-- Opening Marker --
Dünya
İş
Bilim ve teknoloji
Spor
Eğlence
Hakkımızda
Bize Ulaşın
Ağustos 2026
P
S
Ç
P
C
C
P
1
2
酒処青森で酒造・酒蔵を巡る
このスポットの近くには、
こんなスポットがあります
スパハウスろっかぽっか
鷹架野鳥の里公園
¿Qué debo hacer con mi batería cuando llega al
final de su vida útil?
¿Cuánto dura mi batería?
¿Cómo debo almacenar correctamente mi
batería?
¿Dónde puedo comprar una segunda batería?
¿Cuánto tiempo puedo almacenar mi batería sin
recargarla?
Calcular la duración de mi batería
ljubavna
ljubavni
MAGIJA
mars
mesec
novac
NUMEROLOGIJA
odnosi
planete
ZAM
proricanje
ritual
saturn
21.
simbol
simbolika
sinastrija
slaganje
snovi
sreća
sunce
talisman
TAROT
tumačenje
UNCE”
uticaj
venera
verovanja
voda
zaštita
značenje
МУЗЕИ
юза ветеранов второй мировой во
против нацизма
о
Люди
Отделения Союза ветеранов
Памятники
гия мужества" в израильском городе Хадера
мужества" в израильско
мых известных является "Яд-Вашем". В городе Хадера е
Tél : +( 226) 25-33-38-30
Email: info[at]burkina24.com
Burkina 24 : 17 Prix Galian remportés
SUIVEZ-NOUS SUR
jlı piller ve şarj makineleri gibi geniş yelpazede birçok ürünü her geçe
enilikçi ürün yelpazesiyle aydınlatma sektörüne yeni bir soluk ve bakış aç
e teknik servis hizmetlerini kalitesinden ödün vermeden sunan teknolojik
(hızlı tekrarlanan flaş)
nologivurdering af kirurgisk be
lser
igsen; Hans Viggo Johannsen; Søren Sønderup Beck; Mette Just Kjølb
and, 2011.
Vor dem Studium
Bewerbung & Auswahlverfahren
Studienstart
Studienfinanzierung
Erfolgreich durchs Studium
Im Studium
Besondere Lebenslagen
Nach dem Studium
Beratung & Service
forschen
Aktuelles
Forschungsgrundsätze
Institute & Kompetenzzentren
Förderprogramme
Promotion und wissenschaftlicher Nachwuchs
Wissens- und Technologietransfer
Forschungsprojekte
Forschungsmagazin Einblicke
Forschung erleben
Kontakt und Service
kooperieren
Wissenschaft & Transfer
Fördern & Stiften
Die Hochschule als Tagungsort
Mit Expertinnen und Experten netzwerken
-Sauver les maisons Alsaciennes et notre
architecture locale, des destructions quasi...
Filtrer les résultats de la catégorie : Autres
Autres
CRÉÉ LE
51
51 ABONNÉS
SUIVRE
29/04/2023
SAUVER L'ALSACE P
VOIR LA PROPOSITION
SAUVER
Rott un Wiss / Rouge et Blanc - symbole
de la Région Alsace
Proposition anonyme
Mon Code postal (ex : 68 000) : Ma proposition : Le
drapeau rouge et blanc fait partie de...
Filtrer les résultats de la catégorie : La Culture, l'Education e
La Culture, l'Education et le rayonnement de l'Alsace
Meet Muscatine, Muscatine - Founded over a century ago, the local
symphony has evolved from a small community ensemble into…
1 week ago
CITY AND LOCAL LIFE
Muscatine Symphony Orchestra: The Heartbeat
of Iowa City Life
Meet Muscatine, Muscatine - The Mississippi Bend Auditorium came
-- Closing Marker --
▶ How to complete this task:
Print the full listing again, word for word.

▶ Solution to the exercise:
Dünya
İş
Bilim ve teknoloji
Spor
Eğlence
Hakkımızda
Bize Ulaşın
Ağustos 2026
P
S
Ç
P
C
C
P
1
2
酒処青森で酒造・酒蔵を巡る
このスポットの近くには、
こんなスポットがあります
スパハウスろっかぽっか
鷹架野鳥の里公園
¿Qué debo hacer con mi batería cuando llega al
final de su vida útil?
¿Cuánto dura mi batería?
¿Cómo debo almacenar correctamente mi
batería?
¿Dónde puedo comprar una segunda batería?
¿Cuánto tiempo puedo almacenar mi batería sin
recargarla?
Calcular la duración de mi batería
ljubavna
ljubavni
MAGIJA
mars
mesec
novac
NUMEROLOGIJA
odnosi
planete
ZAM
proricanje
ritual
saturn
21.
simbol
simbolika
sinastrija
slaganje
snovi
sreća
sunce
talisman
TAROT
tumačenje
UNCE”
uticaj
venera
verovanja
voda
zaštita
značenje
МУЗЕИ
юза ветеранов второй мировой во
против нацизма
о
Люди
Отделения Союза ветеранов
Памятники
гия мужества" в израильском городе Хадера
мужества" в израильско
мых известных является "Яд-Вашем". В городе Хадера е
Tél : +( 226) 25-33-38-30
Email: info[at]burkina24.com
Burkina 24 : 17 Prix Galian remportés
SUIVEZ-NOUS SUR
jlı piller ve şarj makineleri gibi geniş yelpazede birçok ürünü her geçe
enilikçi ürün yelpazesiyle aydınlatma sektörüne yeni bir soluk ve bakış aç
e teknik servis hizmetlerini kalitesinden ödün vermeden sunan teknolojik
(hızlı tekrarlanan flaş)
nologivurdering af kirurgisk be
lser
igsen; Hans Viggo Johannsen; Søren Sønderup Beck; Mette Just Kjølb
and, 2011.
Vor dem Studium
Bewerbung & Auswahlverfahren
Studienstart
Studienfinanzierung
Erfolgreich durchs Studium
Im Studium
Besondere Lebenslagen
Nach dem Studium
Beratung & Service
forschen
Aktuelles
Forschungsgrundsätze
Institute & Kompetenzzentren
Förderprogramme
Promotion und wissenschaftlicher Nachwuchs
Wissens- und Technologietransfer
Forschungsprojekte
Forschungsmagazin Einblicke
Forschung erleben
Kontakt und Service
kooperieren
Wissenschaft & Transfer
Fördern & Stiften
Die Hochschule als Tagungsort
Mit Expertinnen und Experten netzwerken
-Sauver les maisons Alsaciennes et notre
architecture locale, des destructions quasi...
Filtrer les résultats de la catégorie : Autres
Autres
CRÉÉ LE
51
51 ABONNÉS
SUIVRE
29/04/2023
SAUVER L'ALSACE P
VOIR LA PROPOSITION
SAUVER
Rott un Wiss / Rouge et Blanc - symbole
de la Région Alsace
Proposition anonyme
Mon Code postal (ex : 68 000) : Ma proposition : Le
drapeau rouge et blanc fait partie de...
Filtrer les résultats de la catégorie : La Culture, l'Education e
La Culture, l'Education et le rayonnement de l'Alsace
Meet Muscatine, Muscatine - Founded over a century ago, the local
symphony has evolved from a small community ensemble into…
1 week ago
CITY AND LOCAL LIFE
Muscatine Symphony Orchestra: The Heartbeat
of Iowa City Life
Meet Muscatine, Muscatine - The Mississippi Bend Auditorium came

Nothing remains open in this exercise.